An independent consumer survey commissioned by the Aberdeen Angus Cattle Society has found that out of 2,174 participants, 1,378 agreed that the origin of the meat they purchased was paramount to how they felt.

40% stated that buying British was the most important factor they considered when purchasing red meat.

The name Aberdeen Angus has long been associated with a mark of premium quality produce, but until now, this fact hasn’t been substantiated by the general public.

The Aberdeen Angus Cattle Society asked consumers to ‘chew the cud’ over their best beef choices, with the world’s most well-known breed coming in on top.

“We commissioned the independent national survey to understand consumer eating habits and the Aberdeen Angus ‘brand’ position in the British customer mindset,” says Barrie Turner, CEO of the Aberdeen Angus Cattle Society.

It comes at a time of global unease, with consumer habits more focused than ever before, especially when it comes to diet.

The results confirmed that those surveyed associated a mark of excellence to the native breed, with the word “quality” featuring among the most commonly associated words.

Furthermore, when looking for the perfect steak, 1,261 of those surveyed agreed that Aberdeen Angus meat has a better flavour in comparison to other beef on the market.

Price questions

The question of price was also raised, with over half of those surveyed agreeing it as an important factor when purchasing red meat.

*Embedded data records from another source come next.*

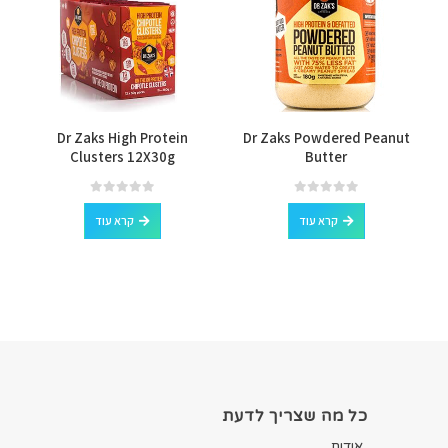
Dr Zaks High Protein
Dr Zaks Powdered Peanut
Clusters 12X30g
Butter
out of 5
0
out of 5
0
קרא עוד
קרא עוד
כל מה שצריך לדעת
אודות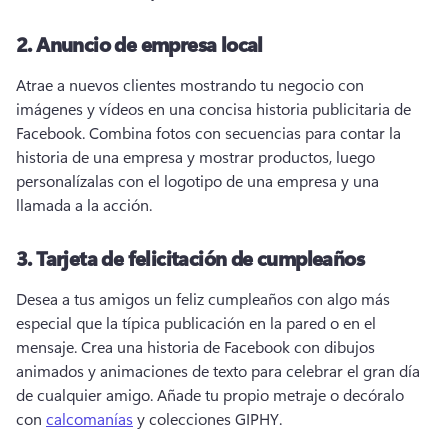
2. Anuncio de empresa local
Atrae a nuevos clientes mostrando tu negocio con 
imágenes y vídeos en una concisa historia publicitaria de 
Facebook. Combina fotos con secuencias para contar la 
historia de una empresa y mostrar productos, luego 
personalízalas con el logotipo de una empresa y una 
llamada a la acción. 
3. Tarjeta de felicitación de cumpleaños
Desea a tus amigos un feliz cumpleaños con algo más 
especial que la típica publicación en la pared o en el 
mensaje. Crea una historia de Facebook con dibujos 
animados y animaciones de texto para celebrar el gran día 
de cualquier amigo. Añade tu propio metraje o decóralo 
con 
calcomanías
 y colecciones GIPHY. 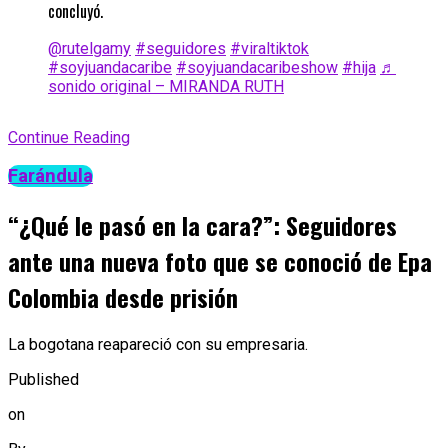
concluyó.
@rutelgamy
#seguidores
#viraltiktok
#soyjuandacaribe
#soyjuandacaribeshow
#hija
♬
sonido original – MIRANDA RUTH
Continue Reading
Farándula
“¿Qué le pasó en la cara?”: Seguidores
ante una nueva foto que se conoció de Epa
Colombia desde prisión
La bogotana reapareció con su empresaria.
Published
on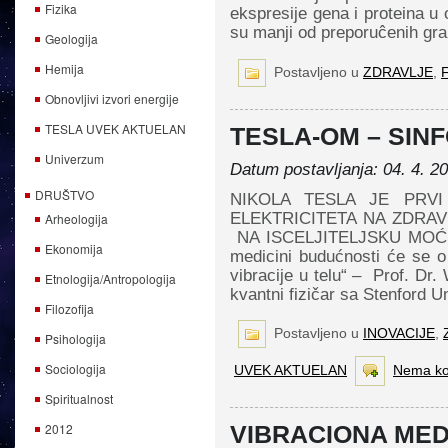
Fizika
ekspresije gena i proteina u 
su manji od preporuĉenih gra
Geologija
Hemija
Postavljeno u
ZDRAVLJE
,
F
Obnovljivi izvori energije
TESLA UVEK AKTUELAN
TESLA-OM – SIN
Univerzum
Datum postavljanja: 04. 4. 2
DRUŠTVO
NIKOLA TESLA JE PRV
ELEKTRICITETA NA ZDRA
Arheologija
NA ISCELJITELJSKU MO
Ekonomija
medicini budućnosti će se o
vibracije u telu“ – Prof. Dr.
Etnologija/Antropologija
kvantni fizičar sa Stenford U
Filozofija
Postavljeno u
INOVACIJE
,
Psihologija
Sociologija
UVEK AKTUELAN
Nema ko
Spiritualnost
2012
VIBRACIONA MED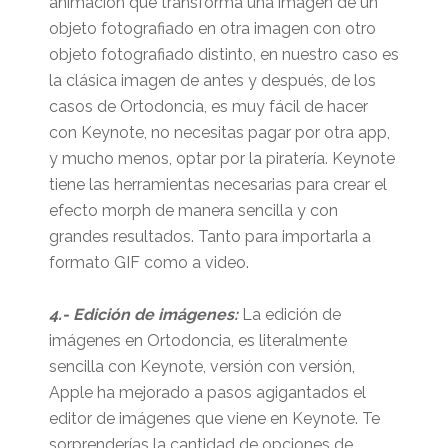
animación que transforma una imagen de un
objeto fotografiado en otra imagen con otro
objeto fotografiado distinto, en nuestro caso es
la clásica imagen de antes y después, de los
casos de Ortodoncia, es muy fácil de hacer
con Keynote, no necesitas pagar por otra app,
y mucho menos, optar por la piratería. Keynote
tiene las herramientas necesarias para crear el
efecto morph de manera sencilla y con
grandes resultados. Tanto para importarla a
formato GIF como a video.
4.- Edición de imágenes:
La edición de
imágenes en Ortodoncia, es literalmente
sencilla con Keynote, versión con versión,
Apple ha mejorado a pasos agigantados el
editor de imágenes que viene en Keynote. Te
sorprenderías la cantidad de opciones de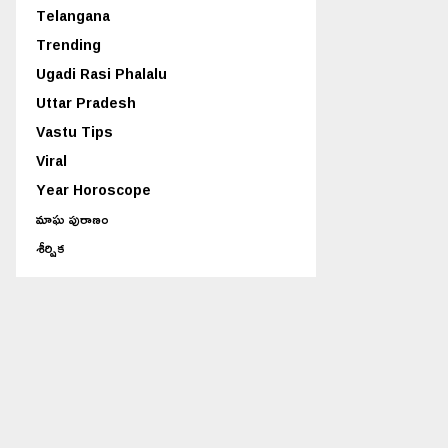
Telangana
Trending
Ugadi Rasi Phalalu
Uttar Pradesh
Vastu Tips
Viral
Year Horoscope
మాఘ పురాణం
శీర్షిక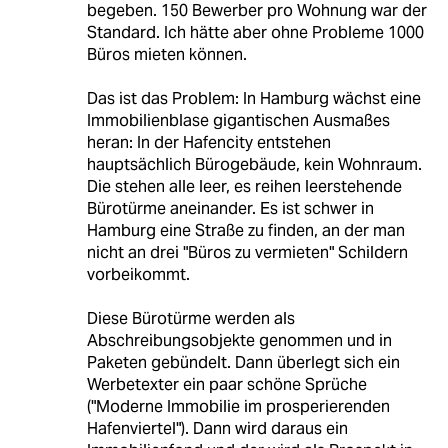
begeben. 150 Bewerber pro Wohnung war der
Standard. Ich hätte aber ohne Probleme 1000
Büros mieten können.
Das ist das Problem: In Hamburg wächst eine
Immobilienblase gigantischen Ausmaßes
heran: In der Hafencity entstehen
hauptsächlich Bürogebäude, kein Wohnraum.
Die stehen alle leer, es reihen leerstehende
Bürotürme aneinander. Es ist schwer in
Hamburg eine Straße zu finden, an der man
nicht an drei "Büros zu vermieten" Schildern
vorbeikommt.
Diese Bürotürme werden als
Abschreibungsobjekte genommen und in
Paketen gebündelt. Dann überlegt sich ein
Werbetexter ein paar schöne Sprüche
("Moderne Immobilie im prosperierenden
Hafenviertel"). Dann wird daraus ein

However, due to its quality appearance and mark of native excellence, alongside its already significant reputation, the Aberdeen Angus breed continues to champion at the purchasing stage.

“In recent years, the majority of consumers have taken a keener interest in relation to what they are buying, where it is coming from, how far it has travelled and the welfare of the animal in question,” Barrie continued.

With an increase in consumer awareness of provenance, the importance of native origin of what’s on our plate and a food source’s carbon footprint has also seen an increase, with consumers shopping smarter and more local.

“It is evident, that during this period of global pandemic and lockdown, there has been a heightened thirst for knowledge about food, its carbon footprint and where it is coming from.

“Consumers care about the environment and their impact, which only goes to support and strengthen the argument to support Britain’s native breeds,” Barrie concluded.